Excerpt -
<<<<

Equilibrium reactions with iodine

[jason1989]

Homework Statement

this question is contained within the equilibruim area of study.

in a practical activity, we were supposed to 1/3 fill a vessel with iodine, and then add NaOH(aq) - when this was done, the yellowy colour of the iodine completely diappeared.

we then added the same amount of H2SO4(aq) - i think it was three drops or something - to the same vessel, and the iodine colour returned.

now, we were not given equations for these reactions - the point is that we were supposed to find the equation.
so I must be present as I2(l), correct?
and i know the formulae of the other reactants, but the equations i am not so sure about.

is the I2 species actually involved in a reaction with NaOH/H2SO4?? i would have thought so, but word around the class is that it is somehow acting as an indicator instead.
is this right?

Homework Equations

i don't really know what the equation should be, but i can't think of how it could be written with I2 as an indicator.
so i was thinking maybe this, if it's even possible...

4I2(l) + 2NaOH(aq) ---> 2I3-(aq) + 2NaI(aq) + 2OH-(aq) + H2SO4(aq) ---> Na2SO4(aq) + 2H2O(l) + 4I2(l)

(obviously there should be double-sided arrows in place of the normal arrows)

>>>>

Problem to work on - Continue the forum post about equilibrium reactions with iodine, starting right after its last sentence. The lines after this come from a different source.

Extracted records -
<<<<

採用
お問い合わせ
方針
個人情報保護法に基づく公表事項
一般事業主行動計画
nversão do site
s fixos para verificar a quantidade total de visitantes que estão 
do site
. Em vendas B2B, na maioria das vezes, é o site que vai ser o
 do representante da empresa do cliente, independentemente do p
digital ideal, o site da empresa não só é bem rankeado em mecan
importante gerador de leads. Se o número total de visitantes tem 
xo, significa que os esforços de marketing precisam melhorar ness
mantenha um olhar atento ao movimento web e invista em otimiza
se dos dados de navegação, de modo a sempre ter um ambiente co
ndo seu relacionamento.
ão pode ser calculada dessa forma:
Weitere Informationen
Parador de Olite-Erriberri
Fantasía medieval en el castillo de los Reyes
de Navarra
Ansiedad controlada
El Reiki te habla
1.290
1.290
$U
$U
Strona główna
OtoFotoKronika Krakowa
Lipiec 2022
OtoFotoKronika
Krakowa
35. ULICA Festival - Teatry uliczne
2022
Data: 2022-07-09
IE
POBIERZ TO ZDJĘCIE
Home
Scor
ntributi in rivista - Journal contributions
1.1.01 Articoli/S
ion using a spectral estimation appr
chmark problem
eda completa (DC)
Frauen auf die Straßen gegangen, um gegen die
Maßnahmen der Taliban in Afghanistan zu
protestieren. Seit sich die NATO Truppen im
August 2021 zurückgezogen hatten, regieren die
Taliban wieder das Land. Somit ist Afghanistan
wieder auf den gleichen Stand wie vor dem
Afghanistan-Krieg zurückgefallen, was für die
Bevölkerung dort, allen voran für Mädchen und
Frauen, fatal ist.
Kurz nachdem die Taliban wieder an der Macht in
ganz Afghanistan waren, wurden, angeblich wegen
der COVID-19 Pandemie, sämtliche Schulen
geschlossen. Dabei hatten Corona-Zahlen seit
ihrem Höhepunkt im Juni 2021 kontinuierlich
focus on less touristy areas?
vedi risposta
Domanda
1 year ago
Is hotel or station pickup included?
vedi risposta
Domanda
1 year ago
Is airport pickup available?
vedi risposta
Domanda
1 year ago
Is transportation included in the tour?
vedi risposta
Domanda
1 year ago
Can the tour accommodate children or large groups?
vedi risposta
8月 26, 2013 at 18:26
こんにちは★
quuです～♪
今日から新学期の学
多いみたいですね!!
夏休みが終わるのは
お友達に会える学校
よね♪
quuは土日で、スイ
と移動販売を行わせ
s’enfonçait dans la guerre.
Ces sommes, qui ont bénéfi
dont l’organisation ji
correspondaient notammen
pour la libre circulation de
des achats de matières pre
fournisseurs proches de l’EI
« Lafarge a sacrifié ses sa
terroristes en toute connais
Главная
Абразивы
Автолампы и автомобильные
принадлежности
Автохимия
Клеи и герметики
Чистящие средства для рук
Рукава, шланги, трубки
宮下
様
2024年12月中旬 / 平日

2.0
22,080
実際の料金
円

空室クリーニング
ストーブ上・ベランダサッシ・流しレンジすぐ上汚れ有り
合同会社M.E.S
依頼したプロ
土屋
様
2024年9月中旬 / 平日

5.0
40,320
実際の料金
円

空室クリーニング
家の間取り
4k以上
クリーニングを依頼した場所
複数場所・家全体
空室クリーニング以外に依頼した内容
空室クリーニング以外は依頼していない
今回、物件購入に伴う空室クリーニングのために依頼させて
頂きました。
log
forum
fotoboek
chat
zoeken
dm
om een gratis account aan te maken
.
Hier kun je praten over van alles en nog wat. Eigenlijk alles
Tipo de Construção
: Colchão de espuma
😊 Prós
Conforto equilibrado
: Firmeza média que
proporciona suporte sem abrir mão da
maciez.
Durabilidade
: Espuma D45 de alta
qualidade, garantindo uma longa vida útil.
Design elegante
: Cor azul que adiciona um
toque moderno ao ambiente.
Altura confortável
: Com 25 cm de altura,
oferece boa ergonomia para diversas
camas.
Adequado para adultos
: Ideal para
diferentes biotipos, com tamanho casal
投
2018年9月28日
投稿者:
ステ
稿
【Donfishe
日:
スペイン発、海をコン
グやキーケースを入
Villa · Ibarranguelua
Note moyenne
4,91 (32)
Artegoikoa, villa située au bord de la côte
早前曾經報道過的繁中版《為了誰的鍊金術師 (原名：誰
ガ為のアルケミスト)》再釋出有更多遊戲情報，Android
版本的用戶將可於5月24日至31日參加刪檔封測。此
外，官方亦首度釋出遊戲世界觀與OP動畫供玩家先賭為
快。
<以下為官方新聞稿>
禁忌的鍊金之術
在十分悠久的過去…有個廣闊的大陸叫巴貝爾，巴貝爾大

>>>>

Exercise response -
is this even remotely right?
i would be really grateful if you could help me out, I'm really confused with this prac.
:)

The Attempt at a Solution

 

[Borek]

NaOH and H₂SO₄ used, so obviously reaction is pH dependent.

Do you know how hypochlorites are made? (and it is no mistake that I ask about chlorine compounds; remember that to some extent chemistry of all halogens is similar). Chlorine bleach?

 

[jason1989]

um, no i don't really know much about hypochlorites...:(
do you mean in this case something like IOH being formed??

so then the equation could be:
2I2(l) + 2NaOH(aq) ---> 2NaI(aq) + 2IOH(aq)
2NaI(aq) + 2IOH(aq) + H2SO4(aq) ---> Na2SO4(aq) + 2H2O(l) + 2I2(l) ?

oh and i don't really understand what you mean by "the reaction is pH dependent"?
:):)